**Reading text**
********
[OS X TeX] Engines in TeXShop

Simon Spiegel simon at simifilm.ch
Tue Oct 4 16:48:40 CEST 2016


> On 04.10.2016, at 16:41, Richard Koch <koch at uoregon.edu> wrote:
> 
> All this is not mysterious if you recall that TeXShop has a history. 
> 
> The original TeXShop had two buttons. Pushing one called TeX and pushing the other called LaTeX.
> 
> A few years later I discovered bibliographies, which required users to call LaTeX and then BibTeX and then LaTeX and then LaTeX. So I added a special menu command to call BibTeX. And after that, one to call MakeIndex. And then some users pointed out that there were alternatives to BibTeX, so I added preference settings so BibTeX would call the alternatives. All minor league stuff.
> 
> Then Jonathan Kew invented XeTeX. This was big league stuff, and caused me to add engines. Think of engines as mainly for the big typesetting jobs, not the minor adjunct jobs. They are called with command-T. As Herbert points out, they are shell scripts which can essentially do anything. TeXShop doesn't have rules about using only TeX Live in the engine; you can add a full path to where-ever you like.
********
(Saved data entries)

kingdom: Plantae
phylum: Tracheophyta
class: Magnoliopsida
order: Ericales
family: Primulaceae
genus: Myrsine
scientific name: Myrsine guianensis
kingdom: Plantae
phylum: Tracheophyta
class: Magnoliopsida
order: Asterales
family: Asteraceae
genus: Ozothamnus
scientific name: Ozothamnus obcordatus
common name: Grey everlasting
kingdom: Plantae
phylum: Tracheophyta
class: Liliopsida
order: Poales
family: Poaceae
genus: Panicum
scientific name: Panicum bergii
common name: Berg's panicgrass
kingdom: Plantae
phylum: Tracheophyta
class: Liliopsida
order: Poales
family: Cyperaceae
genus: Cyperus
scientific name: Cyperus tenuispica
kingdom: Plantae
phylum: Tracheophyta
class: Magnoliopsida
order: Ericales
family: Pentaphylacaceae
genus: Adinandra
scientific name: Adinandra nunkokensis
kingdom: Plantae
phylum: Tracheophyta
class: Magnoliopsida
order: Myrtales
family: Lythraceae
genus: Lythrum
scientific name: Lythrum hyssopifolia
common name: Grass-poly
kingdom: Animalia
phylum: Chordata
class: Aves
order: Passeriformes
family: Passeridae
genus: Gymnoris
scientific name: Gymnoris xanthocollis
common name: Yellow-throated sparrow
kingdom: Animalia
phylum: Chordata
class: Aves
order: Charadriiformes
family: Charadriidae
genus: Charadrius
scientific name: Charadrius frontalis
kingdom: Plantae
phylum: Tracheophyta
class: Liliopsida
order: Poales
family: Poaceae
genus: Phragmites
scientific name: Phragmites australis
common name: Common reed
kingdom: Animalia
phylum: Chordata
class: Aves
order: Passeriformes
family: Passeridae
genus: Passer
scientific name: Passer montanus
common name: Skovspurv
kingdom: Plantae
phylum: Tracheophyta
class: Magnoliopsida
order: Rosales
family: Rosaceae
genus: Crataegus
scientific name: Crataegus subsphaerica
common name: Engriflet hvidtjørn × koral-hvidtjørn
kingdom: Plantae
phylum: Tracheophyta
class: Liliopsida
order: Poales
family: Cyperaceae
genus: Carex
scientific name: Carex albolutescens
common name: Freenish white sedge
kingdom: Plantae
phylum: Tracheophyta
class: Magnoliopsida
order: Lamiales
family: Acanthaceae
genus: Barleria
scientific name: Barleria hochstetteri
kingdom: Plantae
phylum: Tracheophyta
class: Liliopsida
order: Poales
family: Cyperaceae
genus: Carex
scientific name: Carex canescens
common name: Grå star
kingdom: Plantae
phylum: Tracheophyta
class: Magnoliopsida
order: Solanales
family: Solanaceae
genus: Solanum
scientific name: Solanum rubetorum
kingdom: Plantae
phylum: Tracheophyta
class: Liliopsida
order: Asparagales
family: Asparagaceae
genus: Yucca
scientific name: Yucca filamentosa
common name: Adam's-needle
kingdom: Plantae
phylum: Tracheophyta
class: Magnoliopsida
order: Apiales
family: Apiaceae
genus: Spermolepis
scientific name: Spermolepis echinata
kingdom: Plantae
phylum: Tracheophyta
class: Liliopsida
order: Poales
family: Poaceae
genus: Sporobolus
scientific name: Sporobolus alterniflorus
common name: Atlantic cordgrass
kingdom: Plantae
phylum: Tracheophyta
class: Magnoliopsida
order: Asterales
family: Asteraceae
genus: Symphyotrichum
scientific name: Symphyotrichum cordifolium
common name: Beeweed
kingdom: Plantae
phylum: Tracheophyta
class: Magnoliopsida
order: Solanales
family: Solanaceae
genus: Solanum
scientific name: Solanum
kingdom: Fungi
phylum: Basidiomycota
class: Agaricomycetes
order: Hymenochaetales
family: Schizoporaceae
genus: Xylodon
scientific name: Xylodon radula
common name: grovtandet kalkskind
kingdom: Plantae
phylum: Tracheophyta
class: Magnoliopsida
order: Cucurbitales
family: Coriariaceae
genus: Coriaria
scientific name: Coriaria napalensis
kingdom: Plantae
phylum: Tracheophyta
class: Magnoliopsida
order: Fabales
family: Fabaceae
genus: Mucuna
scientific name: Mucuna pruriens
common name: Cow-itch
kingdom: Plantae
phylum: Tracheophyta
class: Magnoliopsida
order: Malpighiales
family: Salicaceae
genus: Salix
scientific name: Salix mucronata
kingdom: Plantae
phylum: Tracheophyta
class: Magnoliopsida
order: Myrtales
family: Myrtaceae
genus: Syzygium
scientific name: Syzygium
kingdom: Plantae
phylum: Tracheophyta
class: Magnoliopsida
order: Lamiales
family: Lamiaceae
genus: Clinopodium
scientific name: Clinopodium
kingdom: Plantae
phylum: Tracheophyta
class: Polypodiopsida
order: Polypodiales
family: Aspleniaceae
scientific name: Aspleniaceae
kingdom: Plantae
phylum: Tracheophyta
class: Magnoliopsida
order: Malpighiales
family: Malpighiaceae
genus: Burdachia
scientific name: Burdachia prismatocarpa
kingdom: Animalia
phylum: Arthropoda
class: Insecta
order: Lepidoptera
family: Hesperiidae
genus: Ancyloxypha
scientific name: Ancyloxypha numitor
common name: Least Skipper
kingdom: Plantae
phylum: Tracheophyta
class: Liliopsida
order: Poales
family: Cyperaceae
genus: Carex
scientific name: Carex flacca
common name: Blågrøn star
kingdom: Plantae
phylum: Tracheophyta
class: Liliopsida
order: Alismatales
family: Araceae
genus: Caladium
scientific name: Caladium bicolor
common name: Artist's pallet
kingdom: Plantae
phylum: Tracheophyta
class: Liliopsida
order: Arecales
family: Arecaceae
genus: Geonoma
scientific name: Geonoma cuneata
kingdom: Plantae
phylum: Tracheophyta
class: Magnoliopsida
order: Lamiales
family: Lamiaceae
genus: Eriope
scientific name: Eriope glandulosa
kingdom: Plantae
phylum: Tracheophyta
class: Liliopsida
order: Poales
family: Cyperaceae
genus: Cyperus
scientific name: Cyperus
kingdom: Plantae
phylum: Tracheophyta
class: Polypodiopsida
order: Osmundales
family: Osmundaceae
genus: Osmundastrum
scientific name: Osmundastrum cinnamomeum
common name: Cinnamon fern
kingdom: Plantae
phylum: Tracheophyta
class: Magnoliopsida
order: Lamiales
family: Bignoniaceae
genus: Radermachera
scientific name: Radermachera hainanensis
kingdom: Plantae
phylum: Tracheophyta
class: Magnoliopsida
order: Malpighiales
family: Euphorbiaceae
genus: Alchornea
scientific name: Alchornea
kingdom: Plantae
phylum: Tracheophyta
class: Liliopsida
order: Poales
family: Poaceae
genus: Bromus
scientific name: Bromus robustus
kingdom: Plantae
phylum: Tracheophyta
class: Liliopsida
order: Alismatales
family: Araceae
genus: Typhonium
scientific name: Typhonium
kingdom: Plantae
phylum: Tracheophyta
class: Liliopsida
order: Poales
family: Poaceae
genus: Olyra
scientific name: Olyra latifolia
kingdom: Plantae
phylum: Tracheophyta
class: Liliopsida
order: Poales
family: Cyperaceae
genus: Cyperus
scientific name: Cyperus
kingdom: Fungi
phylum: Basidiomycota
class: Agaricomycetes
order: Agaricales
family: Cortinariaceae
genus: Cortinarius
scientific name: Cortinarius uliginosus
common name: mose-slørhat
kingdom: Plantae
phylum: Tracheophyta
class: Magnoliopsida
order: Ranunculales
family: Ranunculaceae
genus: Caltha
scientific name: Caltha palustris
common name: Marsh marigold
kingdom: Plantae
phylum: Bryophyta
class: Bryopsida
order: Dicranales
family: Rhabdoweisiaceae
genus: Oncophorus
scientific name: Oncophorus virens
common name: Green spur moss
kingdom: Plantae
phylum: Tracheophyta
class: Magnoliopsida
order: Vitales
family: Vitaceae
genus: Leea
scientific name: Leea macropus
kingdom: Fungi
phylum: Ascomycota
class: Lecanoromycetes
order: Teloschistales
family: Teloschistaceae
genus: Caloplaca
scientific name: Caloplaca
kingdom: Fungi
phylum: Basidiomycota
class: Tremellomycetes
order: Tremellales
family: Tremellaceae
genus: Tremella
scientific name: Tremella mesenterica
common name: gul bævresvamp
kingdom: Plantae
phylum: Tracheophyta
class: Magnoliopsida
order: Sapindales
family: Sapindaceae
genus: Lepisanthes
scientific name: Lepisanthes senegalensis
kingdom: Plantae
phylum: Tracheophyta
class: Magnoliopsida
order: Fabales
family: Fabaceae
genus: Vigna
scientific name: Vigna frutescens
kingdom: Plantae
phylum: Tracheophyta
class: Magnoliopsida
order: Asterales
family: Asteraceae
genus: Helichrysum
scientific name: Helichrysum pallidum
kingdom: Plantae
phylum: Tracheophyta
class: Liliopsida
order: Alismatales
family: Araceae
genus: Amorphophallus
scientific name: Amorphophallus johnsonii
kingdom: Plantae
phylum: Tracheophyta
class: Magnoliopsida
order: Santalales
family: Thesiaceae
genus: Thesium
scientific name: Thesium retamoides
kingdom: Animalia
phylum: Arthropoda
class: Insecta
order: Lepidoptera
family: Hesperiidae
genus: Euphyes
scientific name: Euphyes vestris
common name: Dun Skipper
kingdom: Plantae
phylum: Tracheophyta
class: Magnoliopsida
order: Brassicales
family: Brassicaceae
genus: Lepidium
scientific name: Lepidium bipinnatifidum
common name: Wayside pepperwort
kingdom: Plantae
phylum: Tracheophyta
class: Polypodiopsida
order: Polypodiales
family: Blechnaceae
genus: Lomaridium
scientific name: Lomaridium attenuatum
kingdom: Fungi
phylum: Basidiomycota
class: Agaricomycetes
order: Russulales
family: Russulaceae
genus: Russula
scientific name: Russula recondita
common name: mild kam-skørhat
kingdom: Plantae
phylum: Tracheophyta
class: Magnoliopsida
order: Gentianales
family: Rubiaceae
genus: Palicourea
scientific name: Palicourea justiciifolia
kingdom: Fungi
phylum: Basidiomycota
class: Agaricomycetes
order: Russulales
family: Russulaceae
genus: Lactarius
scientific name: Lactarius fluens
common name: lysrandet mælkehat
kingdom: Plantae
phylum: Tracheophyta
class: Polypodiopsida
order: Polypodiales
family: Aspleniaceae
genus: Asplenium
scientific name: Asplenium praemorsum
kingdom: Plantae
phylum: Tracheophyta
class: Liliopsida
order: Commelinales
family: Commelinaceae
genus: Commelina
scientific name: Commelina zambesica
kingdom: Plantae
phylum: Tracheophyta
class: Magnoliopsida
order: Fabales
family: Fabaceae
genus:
********
**Exercise description**
Write the next part of the mailing-list message about TeXShop engines, picking up after its final sentence. The data above was taken from a separate source.

**Result of the exercise**
> 
> It might make sense to convert BibTeX and MakeIndex into special kinds of engines and ignore all the history. Then there would be only one kind of job. But that hasn't happened yet.
> 
> You are free to make your own engine which calls BibTeX. Just don't think that magically, the preference settings for BibTeX or the % !... commands will  be picked up by your engine. 

Hi Dick,

thanks a for chiming in. Just to make sure: I do completely understand what engines do – at least I think I do. My problem has nothing to do with engines per se, but with calling an engine with % !BIB TS-program which, as Herb, explained is not possible.